# What this task involves
Exactly as they appear, write the lines from the one containing "Verónica Simesen" to the final line of the entries, leaving pictures out.

# Dataset content
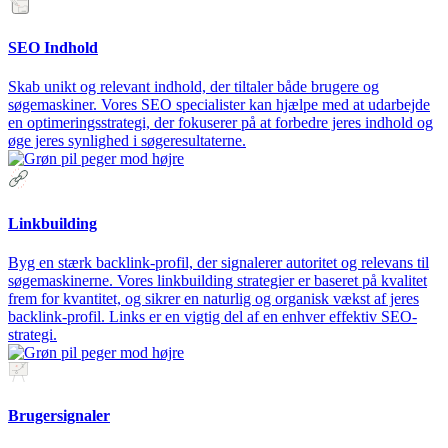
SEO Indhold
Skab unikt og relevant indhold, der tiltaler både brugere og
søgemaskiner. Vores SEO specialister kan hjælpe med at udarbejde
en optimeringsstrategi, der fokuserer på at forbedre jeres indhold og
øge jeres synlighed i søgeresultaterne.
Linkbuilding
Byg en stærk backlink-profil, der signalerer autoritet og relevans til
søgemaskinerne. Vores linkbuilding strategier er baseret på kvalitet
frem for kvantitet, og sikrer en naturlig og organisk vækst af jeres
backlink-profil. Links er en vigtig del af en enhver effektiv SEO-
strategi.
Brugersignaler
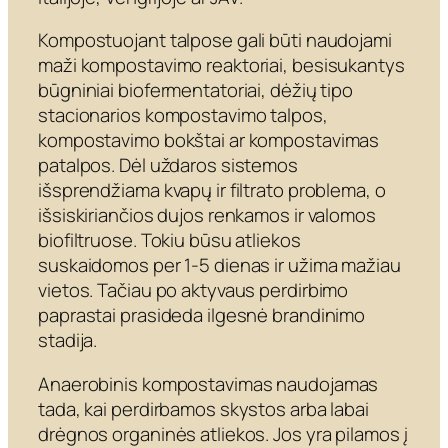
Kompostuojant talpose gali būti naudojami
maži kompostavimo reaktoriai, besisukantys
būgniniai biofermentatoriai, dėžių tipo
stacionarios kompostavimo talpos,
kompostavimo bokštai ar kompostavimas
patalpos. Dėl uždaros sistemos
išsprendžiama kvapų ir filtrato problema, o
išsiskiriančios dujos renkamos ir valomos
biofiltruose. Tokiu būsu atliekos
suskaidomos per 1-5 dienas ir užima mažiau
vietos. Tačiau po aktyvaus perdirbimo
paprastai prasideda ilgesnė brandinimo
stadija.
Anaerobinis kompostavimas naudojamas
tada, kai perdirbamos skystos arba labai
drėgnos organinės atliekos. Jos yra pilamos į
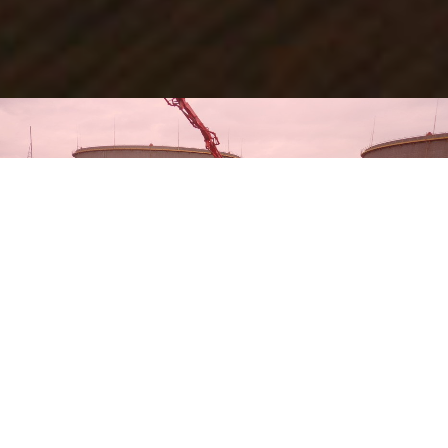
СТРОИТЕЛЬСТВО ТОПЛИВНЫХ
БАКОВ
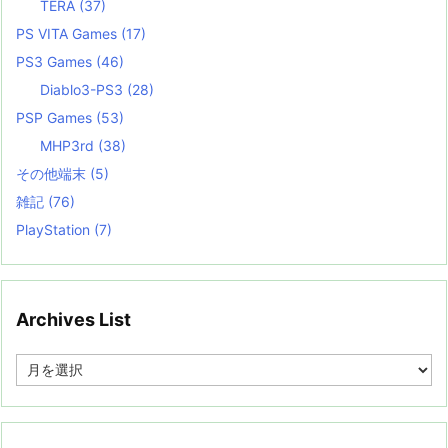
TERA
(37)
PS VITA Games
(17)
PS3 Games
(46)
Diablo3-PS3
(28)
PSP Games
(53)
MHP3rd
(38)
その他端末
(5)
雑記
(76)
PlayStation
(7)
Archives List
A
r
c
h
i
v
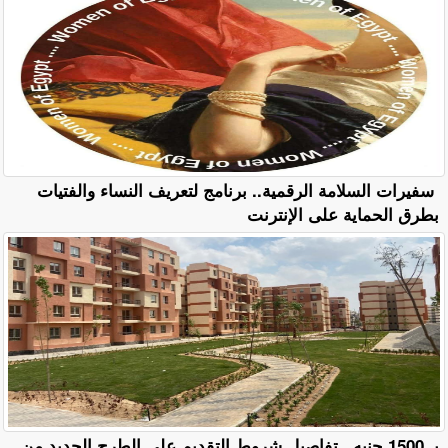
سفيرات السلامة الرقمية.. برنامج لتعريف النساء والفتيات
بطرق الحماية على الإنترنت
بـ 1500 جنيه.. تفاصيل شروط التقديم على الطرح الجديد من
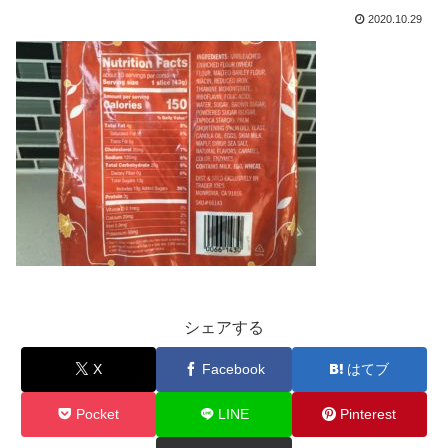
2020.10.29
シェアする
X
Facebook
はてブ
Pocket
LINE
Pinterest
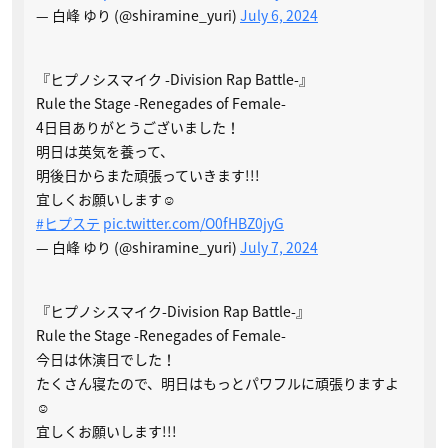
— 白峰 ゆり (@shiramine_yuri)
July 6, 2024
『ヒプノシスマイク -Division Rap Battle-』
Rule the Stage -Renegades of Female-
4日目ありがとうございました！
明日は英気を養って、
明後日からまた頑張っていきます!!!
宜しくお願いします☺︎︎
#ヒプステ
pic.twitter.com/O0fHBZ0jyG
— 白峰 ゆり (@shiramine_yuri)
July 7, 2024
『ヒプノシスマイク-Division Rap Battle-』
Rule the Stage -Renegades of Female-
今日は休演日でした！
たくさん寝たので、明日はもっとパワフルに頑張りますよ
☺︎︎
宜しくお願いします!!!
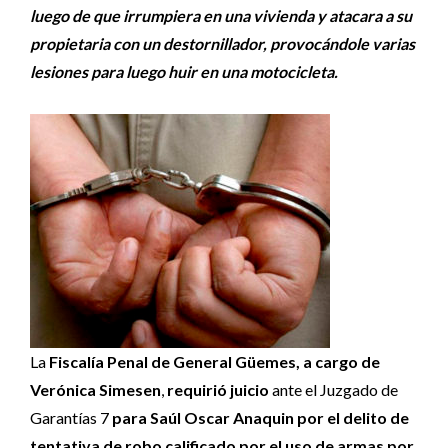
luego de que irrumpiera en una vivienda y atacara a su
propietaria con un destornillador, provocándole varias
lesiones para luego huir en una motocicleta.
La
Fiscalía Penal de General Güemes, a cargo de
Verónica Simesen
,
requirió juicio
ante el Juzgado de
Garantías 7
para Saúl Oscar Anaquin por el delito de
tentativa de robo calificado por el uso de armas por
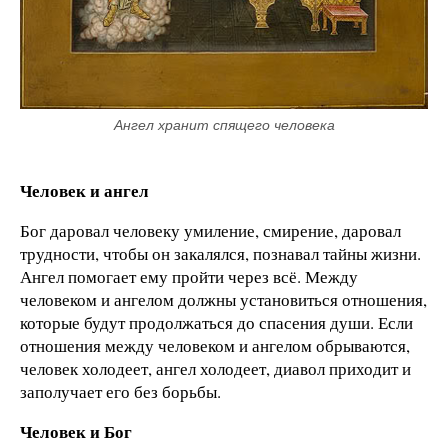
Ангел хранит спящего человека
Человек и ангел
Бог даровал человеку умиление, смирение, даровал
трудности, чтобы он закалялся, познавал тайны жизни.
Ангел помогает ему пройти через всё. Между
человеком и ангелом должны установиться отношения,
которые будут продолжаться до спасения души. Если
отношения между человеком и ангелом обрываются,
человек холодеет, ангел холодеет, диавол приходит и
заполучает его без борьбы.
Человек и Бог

# Written solution
Verónica Simesen
,
requirió juicio
ante el Juzgado de
Garantías 7
para Saúl Oscar Anaquin por el delito de
tentativa de robo calificado por el uso de armas por
Ангел хранит спящего человека
Человек и ангел
Бог даровал человеку умиление, смирение, даровал
трудности, чтобы он закалялся, познавал тайны жизни.
Ангел помогает ему пройти через всё. Между
человеком и ангелом должны установиться отношения,
которые будут продолжаться до спасения души. Если
отношения между человеком и ангелом обрываются,
человек холодеет, ангел холодеет, диавол приходит и
заполучает его без борьбы.
Человек и Бог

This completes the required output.